Das Duo Freaky Fortune (ein DJ plus ein strubbelbärtiger Sänger) und der eher mit dem Charisma eines Pizzalieferanten ausgestattete Rapper RiskyKidd präsentierten mit ‚Rise up‘ eine tanztaugliche Melange aus vintagisierten House-Trompeten über bollernden Beats – eine Mischung, die ich in der letzte Woche vorgestellten Studiofassung, wo die Stimmen in einem See aus Autotune-Effekten untergingen und die Bässe den Song erschlugen, noch langweilig fand. In der gestern präsentierten Live-Variante hingegen kam auf einmal ein wenig Soul ins Spiel – zwar nicht bei dem hölzernen Rapper, aber dafür beim Sänger, der sich richtig ins Zeug legte und dabei nicht vom Autotune-Korsett erdrosselt wurde. Persönlich hätte ich zwar dennoch die vom schönsten jemals auf einer Eurovisionsbühne gestanden habenden Mann, Ilias Kozas (Koza Mostra, GR 2013), verfasste Rockballade ‚Kanenas de me stamata‘ bevorzugt, die litt jedoch ein wenig unter der nicht so recht glaubhaften Interpretation des ziemlich affektiert wirkenden Schönlings Kostas Martakis.

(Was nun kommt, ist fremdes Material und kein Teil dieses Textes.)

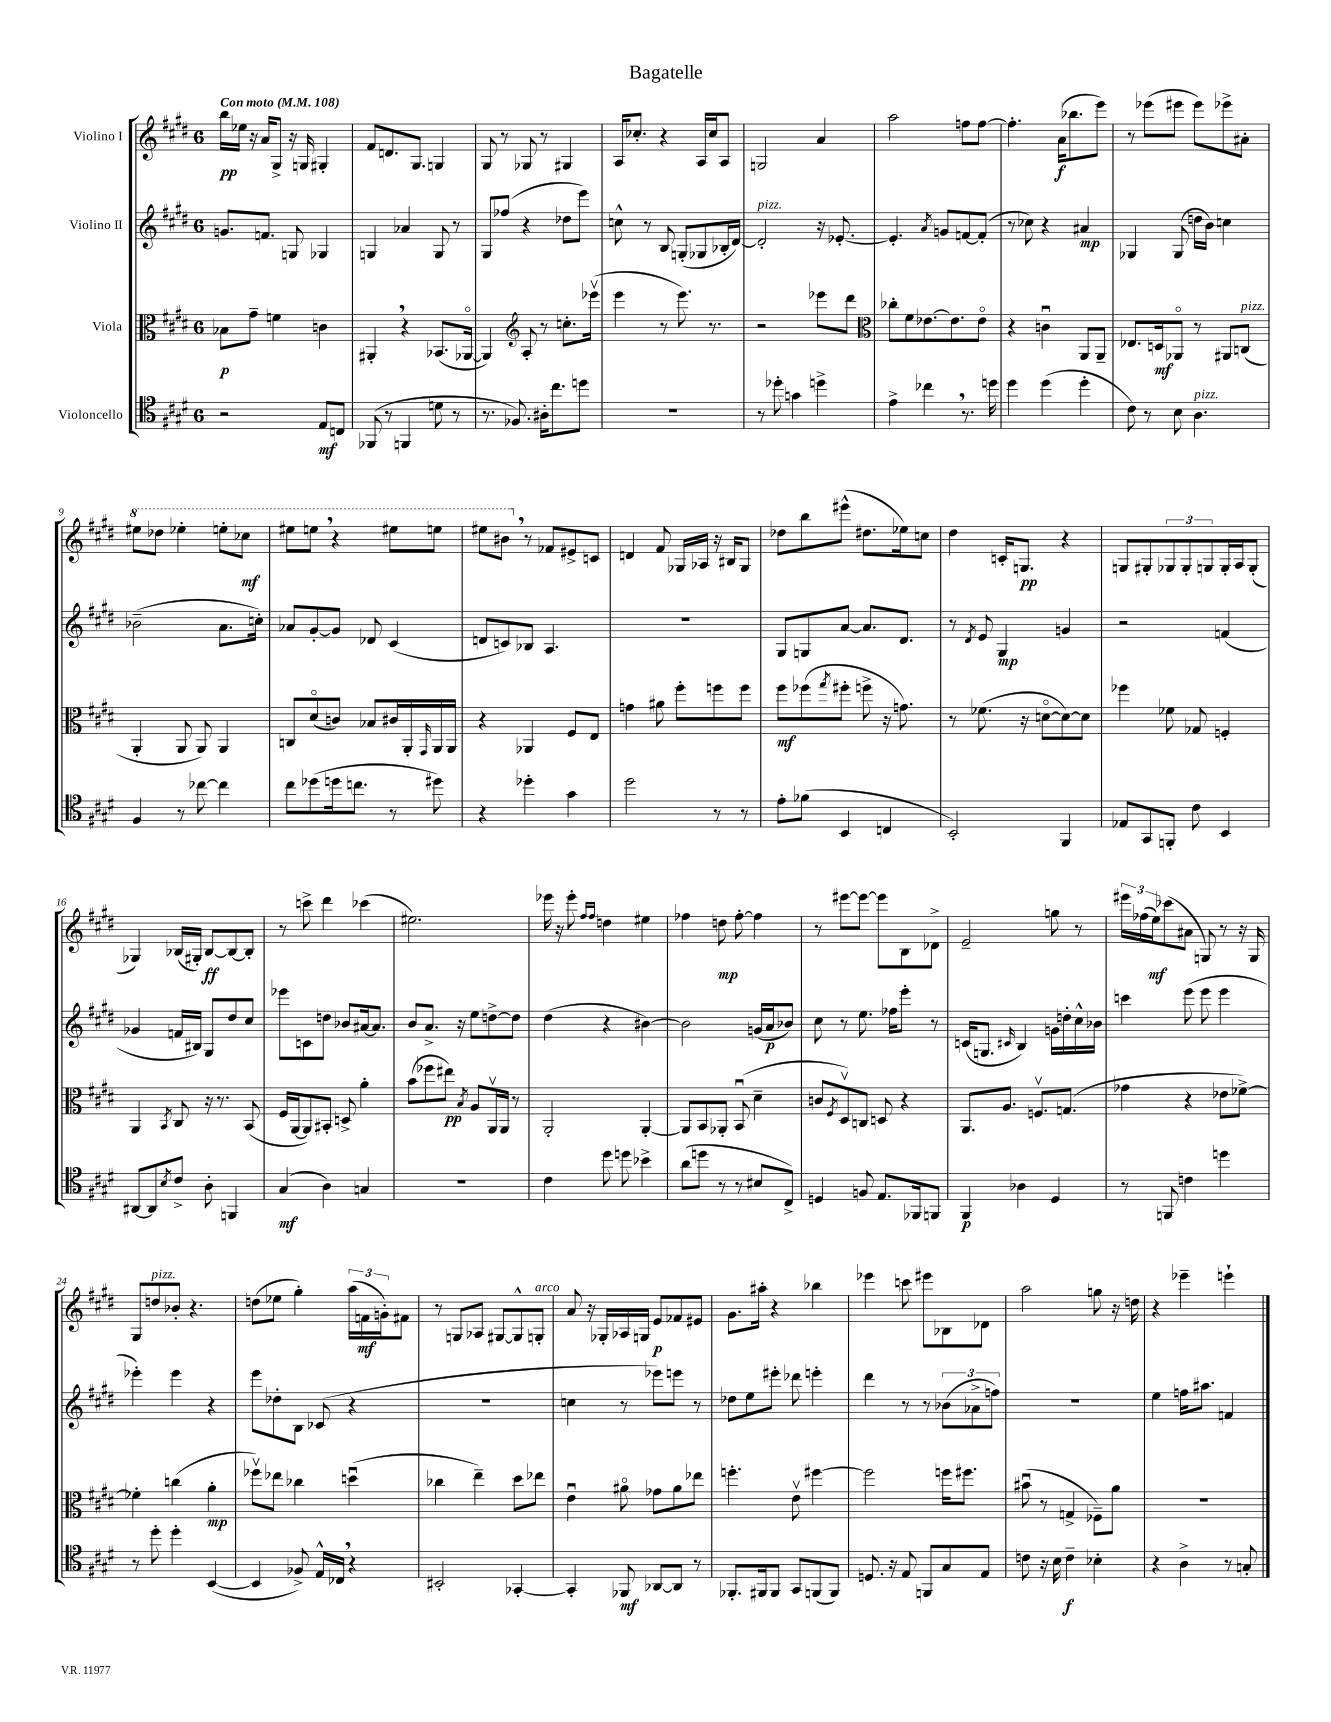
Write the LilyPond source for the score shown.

\header { title = "Bagatelle" }
<<
\new StaffGroup <<
\new Staff = "s0" \with { instrumentName = "Violino I" } {
    \clef treble \key e \major \once \override Staff.TimeSignature.style = #'single-digit \time 6/8 \tempo "Con moto" 4 = 108
    b''16\pp ees''16 r16 a'16 gis8-> r16 g16 gis4-. |
    fis'8 d'8. gis8. g4 |
    gis8 r8 ges8 r8 gis4 |
    a16 ces''8.-. r4 a16 ces''16 a8 |
    g2 a'4 |
    a''2 f''8 f''8~ |
    f''4.-. a'16\f( bes''8. e'''8) |
    r8 ees'''8( eis'''8 eis'''8) ees'''8-> ais'8-. |
    \ottava #1 eis'''8 des'''8 ees'''4-. e'''8-. ces'''8\mf |
    eis'''8 e'''8 \breathe r4 eis'''8 e'''8 |
    eis'''8 bis''8 \breathe \ottava #0 r8 fes'8 eis'8-> c'8 |
    d'4 fis'8 ges16 aes16 r16 bis16 ges8 |
    des''8 b''8 eis'''8-^( dis''8. ees''16) c''8 |
    dis''4 c'16-. g8.\pp r4 |
    g8 gis8-. \tuplet 3/2 { ges8 ges8-. g8 } g16-. a16 g8-.( |
    ges4) bes16( gis16-.) bes8~\ff bes8~ bes8-. |
    r8 c'''8-> dis'''4 ces'''4( |
    eis''2.) |
    ees'''16 r16 ees'''8-. \grace { fis''16 fis''16 } d''4 eis''4 |
    fes''4 d''8\mp fes''8~-. fes''4 |
    r8 eis'''8~ eis'''8~ eis'''8 b8 des'8-> |
    e'2-- g''8 r8 |
    \tuplet 3/2 { eis'''16 fes''16( e''16\mf) } ces'''8( ais'8 g8) r8 r16 g16 |
    gis8 d''8^\markup { \italic "pizz." } bes'8-. r4. |
    d''8( ees''8 gis''4-.) \tuplet 3/2 { a''16( f'16\mf g'16-.) } fis'8 |
    r8 g8 aes8 gis8~ gis8-^ g8-.^\markup { \italic "arco" } |
    a'8 r16 ges16-. aes16 g16 e'8\p fes'8 eis'8 |
    gis'8. ais''16-. r4 bes''4 |
    ees'''4 c'''8 eis'''8 bes8 des'8 |
    a''2 g''8 r16 d''16 |
    r4 ees'''4-- e'''4-! \bar "|." |
}
\new Staff = "s1" \with { instrumentName = "Violino II" } {
    \clef treble \key e \major \once \override Staff.TimeSignature.style = #'single-digit \time 6/8
    g'8. f'8. g8 ges4 |
    g4 aes'4 g8 r8 |
    gis8 fes''8( r4 des''8 e'''8) |
    c''8-^ r8 b8 g8-.( ges8 bes16-. dis'16~) |
    dis'2-.^\markup { \italic "pizz." } r16 ees'8.~-. |
    ees'4.-. \acciaccatura { a'8 } g'8 f'8~ f'8-.( |
    r8 ces''8) r4 ais'4\mp |
    ges4 ges8( d''16 b'16) c''4 |
    bes'2--( a'8. c''16-.) |
    aes'8 gis'8~-. gis'8 des'8 cis'4( |
    d'8 c'8) bes8 a4. |
    R2. |
    gis8 g8 a'8~ a'8. dis'8. |
    r8 \acciaccatura { dis'8 } e'8 gis4\mp g'4 |
    r2 f'4( |
    ges'4 f'16 bis16) gis8 dis''8 cis''8 |
    ees'''8 c'8 d''8 bes'8 ais'16~ ais'8. |
    b'8 a'8.-> r16 e''8 d''8~-> d''8 |
    dis''4( r4 bis'4~) |
    bis'2 g'16( a'16\p bes'8) |
    cis''8 r8 e''8. fes''16 e'''8-. r8 |
    c'16( g8. \grace { cis'16 } b4) g'16 d''16-. cis''16-^ bes'16 |
    c'''4 e'''8( e'''8 e'''4 |
    ees'''4-.) ees'''4 r4 |
    e'''8 des''8-. b8 ces'8( r4 |
    R2. |
    c''4 r8 ees'''8) e'''8 r8 |
    des''8 e''8 eis'''8-. des'''8 e'''4-. |
    dis'''4 r8 r8 \tuplet 3/2 { bes'8( aes'8-> f''8) } |
    R2. |
    e''4 f''16 ais''8. f'4 \bar "|." |
}
\new Staff = "s2" \with { instrumentName = "Viola" } {
    \clef alto \key e \major \once \override Staff.TimeSignature.style = #'single-digit \time 6/8
    bes8\p gis'8-- f'4 c'4 |
    ais,4-. \breathe r4 bes,8.( aes,16~\flageolet |
    aes,4) \clef treble a8-. r8 c''8.-. ees'''16\upbow( |
    e'''4 r8 e'''8.) r8. |
    r2 ees'''8 dis'''8 |
    \clef alto ces''8-. fis'8 ees'8.~ ees'8. ees'8\flageolet |
    r4 c'4\downbow a,8 a,8-- |
    ees8. d16\mf aes,8\flageolet r8 ais,8 c8^\markup { \italic "pizz." }( |
    a,4-. a,8 a,8) a,4 |
    c8 dis'8\flageolet( c'8) bes8 cis'16 a,16-. \grace { gis,16 } a,16 a,16 |
    r4 aes,4 fis8 e8 |
    g'4 ais'8 fis''8-. f''8 f''8 |
    fis''8\mf fes''8( \acciaccatura { gis''8 } fis''8-. f''8-> r16 g'8.) |
    r8 fes'8.( r16 d'8~\flageolet d'8~) d'8 |
    fes''4 fes'8 ges8 f4-. |
    a,4 \acciaccatura { b,8 } cis8 r16 r8. b,8( |
    fis16 a,16~ a,8) bis,8-. d8-> a'4-. |
    b'8( fes''8 eis''8\pp) \acciaccatura { b8 } a8 a,16\upbow a,16 r8 |
    a,2-. a,4~-. |
    a,8 b,8 aes,8-. b,8\downbow( dis'4-- |
    c'8 \acciaccatura { fis8 } dis8\upbow) c8 d8 r4 |
    a,8. a8. f8.\upbow g8.( |
    ges'4 r4 ees'8 fes'8~->) |
    fes'4-. c''4( a'4-.\mp |
    fes''8\upbow) ees''8 ces''4 d''4\downbow( |
    ces''4 e''4--) dis''8 ees''8 |
    e'4\downbow ais'8\flageolet ges'8 ais'8 ees''8 |
    f''4.-. e'8\upbow fis''4~ |
    fis''2 f''16 fis''8. |
    bis'8\downbow( r8 g4-> fes8--) a'8 |
    R2. \bar "|." |
}
\new Staff = "s3" \with { instrumentName = "Violoncello" } {
    \clef tenor \key e \major \once \override Staff.TimeSignature.style = #'single-digit \time 6/8
    r2 e8\mf c8 |
    fes,8( r8 f,4 d'8 r8 |
    r8. fes8.) ais16-. cis''8. d''8 |
    R2. |
    r8 des''8-. g'4 d''4-> |
    e'4-> ces''4 \breathe r8. d''16 |
    dis''4 dis''4( dis''4-. |
    cis'8) r8 b8 a4.^\markup { \italic "pizz." } |
    fis4 r8 ces''8~ ces''4 |
    cis''8 des''8( d''16 c''8. r8 dis''8) |
    r4 des''4-. gis'4 |
    dis''2 r8 r8 |
    e'8-. fes'8( b,4 c4 |
    b,2-.) fis,4 |
    ees8 gis,8 f,8-. cis'8 b,4 |
    ais,8~ ais,8 \acciaccatura { b8 } cis'8-> a8-. f,4 |
    gis4\mf( a4) g4 |
    R2. |
    cis'4 dis''8 d''8 bes'4-> |
    a'8( d''8 r8 r8 bis8 cis8->) |
    d4 f8 e8. fes,16 f,8 |
    fis,4\p aes4 dis4 |
    r8 f,8 c'4 d''4 |
    r8 dis''8-. dis''4-. b,4~( |
    b,4 fes8->) e16-^ ces16 \breathe r4 |
    bis,2-. ges,4~-. |
    ges,4-. fes,8\mf aes,8~ aes,8 r8 |
    fes,8.-. fis,16 fis,8 gis,8 f,8( f,8) |
    d8. r16 e8 f,8 gis8 e8 |
    c'8 r16 b16 c'4--\f bes4-. |
    r4 a4-> r8 g8-. \bar "|." |
}
>>
>>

Fit but he knows it: Kostas Martakis

Unter dem fadenscheinigen Vorwand des vierzigjährigen Teilnahmejubiläums Griechenlands am Eurovision Song Contest streckte der veranstaltende Musiksender Mad TV die Vorstellung der vier Titel mit einem feierlichen Rahmenprogramm, in dem so gut wie jeder jemals für das Land der Mythen gestartete Titel in einem halbgaren Techno-Remix nochmals zu Gehör gebracht wurde, oftmals von den damaligen Originalinterpretinnen playback gesungen, die dank der Fortschritte der plastischen Chirurgie meist jünger aussahen als bei ihrem Erstauftritt, auf über zwei Stunden. Ein alles in allem vergnüglicher Abend – bis auf den Tinnitus…


Gut, umrahmt von so vielen schönen Männern hätte wohl auch meine Stimme versagt: Josephine

Wie steht es mit den Finalchancen für FF + RiskyKidd?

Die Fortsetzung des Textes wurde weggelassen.